Chapter 1: How to Make a Budget and Stick to It
Chapter 2: Creating Personal Budget Goals
Chapter 3: Assessing Your Current Financial Situation
Chapter 4: Identifying Budget Focus Areas
Chapter 5: Staying Committed to Your Budget
Chapter 6: Budget Software
Before you begin making your budget, understand the primary goals your budget should fulfill. This helps create a focused and effective financial plan. A step by step approach to budgeting helps in understanding the goals of your budget.
The first step in making a budget is to analyze your own specific reasons for it. Do you want to become debt free, save for a retirement fund or create a college fund? Or you have no specific goals as yet, but simply want to streamline your finances and cut out unnecessary expenses?
If you have specific goals, the exact target for the budget will also be very specific. For example, if you want to buy a $300,000 home in 5 years time, you can make a budget that will help you save up towards this goal.
Those who have no specific goals but want to save for a financially secure future should try to predict future needs and determine quantifiable goals first. This sets up clear targets to aim at through the budget. Remember that even though you may have no specific goals now, they will arise sooner or later as the years go by.
For example, when your family grows you will need to start considering a bigger home. As children grow, their future education expenses come into the picture. As you grow older, a medical fund or retirement fund begins to take priority and so on.
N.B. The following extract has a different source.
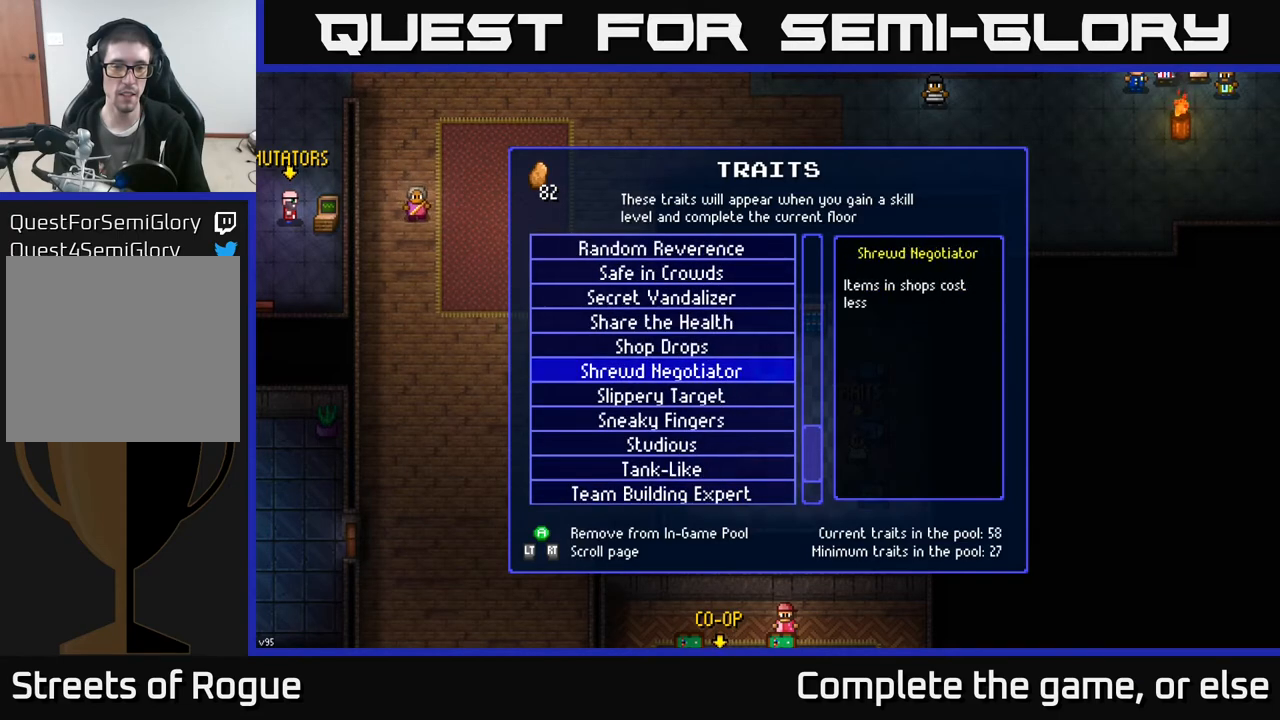
{"buttons": [], "left_stick": "center", "right_stick": "center", "events": [[33, "L2", "down"], [100, "L2", "up"], [167, "L2", "down"], [200, "L2", "up"], [300, "L2", "down"], [350, "L2", "up"], [433, "L2", "down"], [500, "L2", "up"]]}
An effective budget helps prioritize expenses, starting today, so that your current and future earnings really go towards getting you the things that matter to you.
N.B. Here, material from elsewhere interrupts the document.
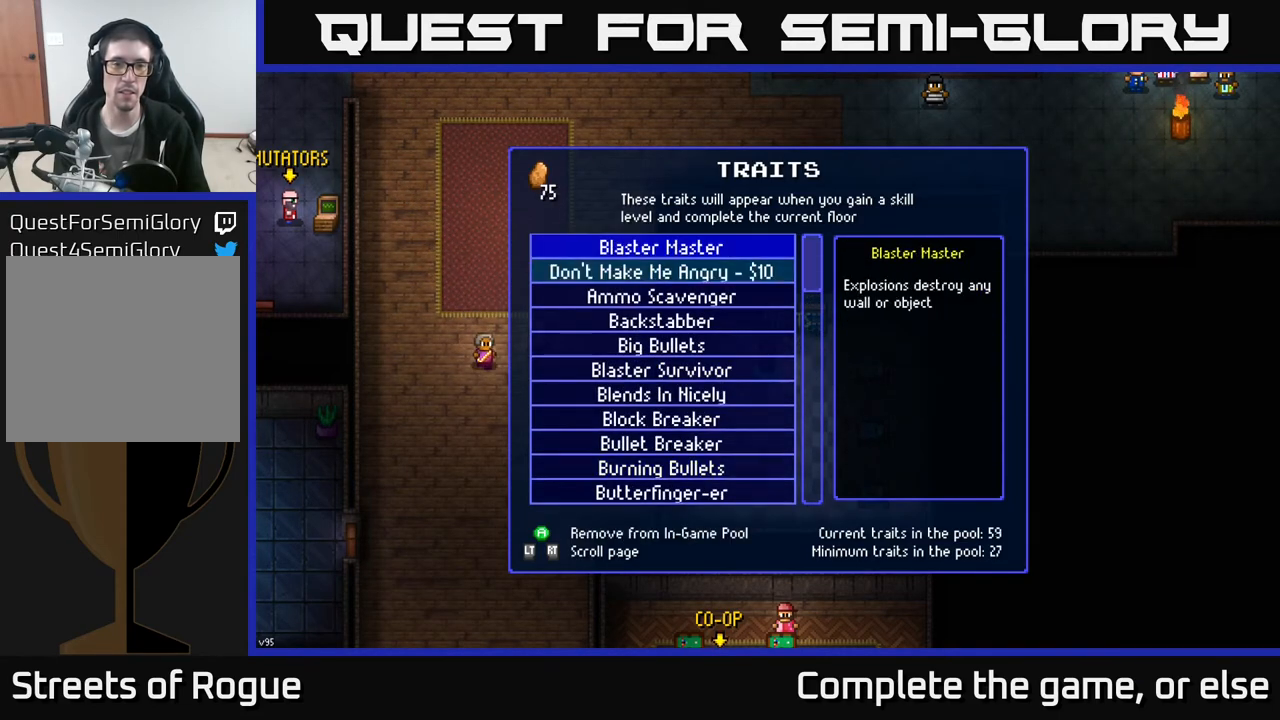
{"buttons": [], "left_stick": "center", "right_stick": "center", "events": [[33, "DPAD_DOWN", "down"], [117, "DPAD_DOWN", "up"], [150, "A", "down"], [233, "A", "up"]]}
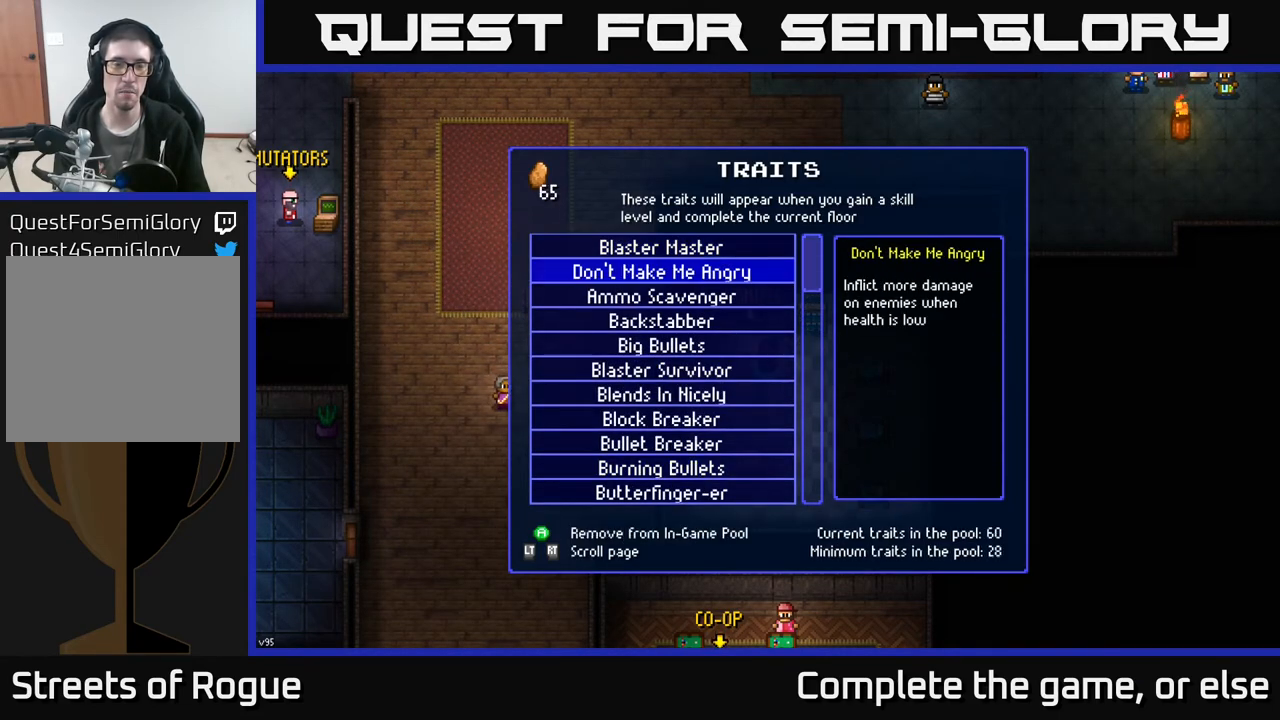
{"buttons": [], "left_stick": "left", "right_stick": "center", "events": [[217, "B", "down"], [300, "B", "up"], [367, "left_stick", "left"]]}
The Primary Goal of Every Budget
The primary goal of a budget is not to cut spending but to spend effectively and make every dollar spent count. In general, budgeting has three main facets that together help fulfill this primary goal:
- It identifies unnecessary expense areas
- It identifies where and how much can be saved
- It identifies and sets achievable periodic milestones or targets
Your budget is a tool for a planned, systematic effective spending regimen. By structuring your expenditure and highlighting weak spots through budgeting, you can plug loopholes where non productive expenditure occurs. These savings can then be diverted towards necessary future spending.